Thomson Squawk Box sees Apple stock turnaround signs; most traders missing Mac story

“With Apple Inc. (AAPL) down about 37% from its all-time highs near $200 in late December, the risk-reward now favors buyers of the name, and Thomson Squawk Box sees early turnaround signs based on three separate stock timing indicators,” Mike Tarsala reports for Thomson Squawk Box.

“The TD Sequential timing indicators are flashing a reversal signal Monday on Apple’s daily stock chart… Trend Intensity is telling us that the stock is merely consolidating… Apple’s stock has now given back half its advance to $200 from its July 2006 lows, marking a major Fibonacci retracement. It’s an area where we would reasonably expect the stock to catch a bid,” Tarsala reports.

“Lost on most traders is that Apple’s story can be driven most heavily by market share gains for its Mac line, which carries higher price points and gross margins. Simply put, Mac can be a much bigger driver than any other product category. And with Mac, Apple posted 44% year-over-year growth in unit shipments, one of its strongest quarters in several years, driven by the company’s new and improved Leopard operating system,” Tarsala reports.

“On its post-earnings call, Apple said it remains positive about its products, as well as its strategy. The company said it remains confident it can hit its iPod goals, and it doesn’t think the market is saturated. The company backed up our conclusion about Mac, by saying that the computer part of the business is ‘on fire,'” Tarsala reports.

“Many iPhones have been sold to crafty individuals who have figured out how to unlock them for use on other carriers’ networks. While that’s a problem for Apple partner AT&T Inc., it’s not a problem for Apple. If anything, it points to opportunities for iPhone once the company signs more carrier agreements outside the U.S.,” Tarsala reports.

“We have yet to see an ironclad Apple turnaround signal. But we are starting to look for one near current levels, and would suspect that support around the $120 level, dating to August lows, provides a likely worst-case scenario for the stock in coming months,” Tarsala reports.

Full article here.

11 Comments

  1. No no no no no.

    Do not buy Apple stock.

    Apple glossy screens are infected with mutant proton radiation and will turn your eyes purple and make them pop out of your head and run around on the floor. Apple glossy screens make Cambodians spontaneously abort and give Jamaicans the clap.

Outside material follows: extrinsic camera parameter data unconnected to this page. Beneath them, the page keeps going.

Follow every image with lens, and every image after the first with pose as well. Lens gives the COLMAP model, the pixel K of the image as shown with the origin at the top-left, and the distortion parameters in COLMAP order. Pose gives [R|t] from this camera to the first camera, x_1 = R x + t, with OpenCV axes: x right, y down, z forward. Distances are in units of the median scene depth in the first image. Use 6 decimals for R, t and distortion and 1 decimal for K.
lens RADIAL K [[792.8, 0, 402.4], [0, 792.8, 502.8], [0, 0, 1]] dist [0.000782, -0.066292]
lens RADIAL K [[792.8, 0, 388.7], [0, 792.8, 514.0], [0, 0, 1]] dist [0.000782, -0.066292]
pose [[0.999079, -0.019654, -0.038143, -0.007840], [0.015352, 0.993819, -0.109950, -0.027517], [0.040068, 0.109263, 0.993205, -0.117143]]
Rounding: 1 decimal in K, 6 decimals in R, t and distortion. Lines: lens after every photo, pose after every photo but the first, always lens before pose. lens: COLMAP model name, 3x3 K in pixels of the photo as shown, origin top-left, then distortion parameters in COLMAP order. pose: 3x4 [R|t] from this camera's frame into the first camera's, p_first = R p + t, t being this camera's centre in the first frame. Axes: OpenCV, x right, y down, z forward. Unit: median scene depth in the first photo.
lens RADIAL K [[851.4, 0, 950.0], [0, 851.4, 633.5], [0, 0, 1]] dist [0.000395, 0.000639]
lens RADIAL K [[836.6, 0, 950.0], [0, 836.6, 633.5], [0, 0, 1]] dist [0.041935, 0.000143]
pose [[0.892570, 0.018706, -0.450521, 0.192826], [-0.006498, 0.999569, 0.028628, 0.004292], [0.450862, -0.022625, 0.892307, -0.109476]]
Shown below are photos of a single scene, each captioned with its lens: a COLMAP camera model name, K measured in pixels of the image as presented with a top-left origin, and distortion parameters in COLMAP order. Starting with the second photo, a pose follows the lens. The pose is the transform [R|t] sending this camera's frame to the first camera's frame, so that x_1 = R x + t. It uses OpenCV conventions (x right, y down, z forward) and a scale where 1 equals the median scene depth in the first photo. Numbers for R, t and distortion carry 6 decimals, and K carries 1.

The image of Obama and firebombed, ruined temples is ingrained in every Apple glossy screen.

    Glossy screens are evil.

    Glossy screens are death.

    Oh my sweet Jesus I just realized that the iPhone screen is GLOSSY!!!! Exposure to iPhone glossy screens will make Irishman immune to alcohol and sink the European economy under a pile of rusting unopened guiness cans and rotting aborted Cambodian fetuses.

    All of this will negatively impact Apple stock and if you buy Apple stock you will get cancer.

  2. TD Sequential timing indicators

    Trend Intensity

    a major Fibonacci retracement

    Yea, right – what a bunch of pinhead clap-trap

    Let’s keep it simple, like my ol’ Grand-Pappy used to tell me:

    Grasshopper, there is only ONE way to know the true value of anything.

    What some other fool is willing to pay for it.

    BC

  3. This incessant bitching about the glossy screens is really getting annoying. I’d bet my paycheck that most of the whiners are people who don’t even have the money to buy them anyway.

    If you don’t like it, don’t buy it, but spare us the “Steve Jobs doesn’t know what he’s doing with glossy screens” crap.

  4. Oh please drop just a tiny bit more, or at least hold on for a couple of weeks. I am moving as fast as I can to get some cash together to buy some shares. I’m going to ride this pony, just wait a tiny bit more.

    en

  5. I was watching the stock the other day with the stocks widget (dunno how acurate it is). It was bouncing up and down between 130 and 138, so is 130 the new base level? I know nothing of stocks but am guessing America is not out of the woods yet.

    But for example if you were to buy at 130 then it drops to 90, but you hang in there and 6 months later it’s worth 160, then technically you havn’t lost, right? I guess the difference is if you had bought in at 90 you’d make more.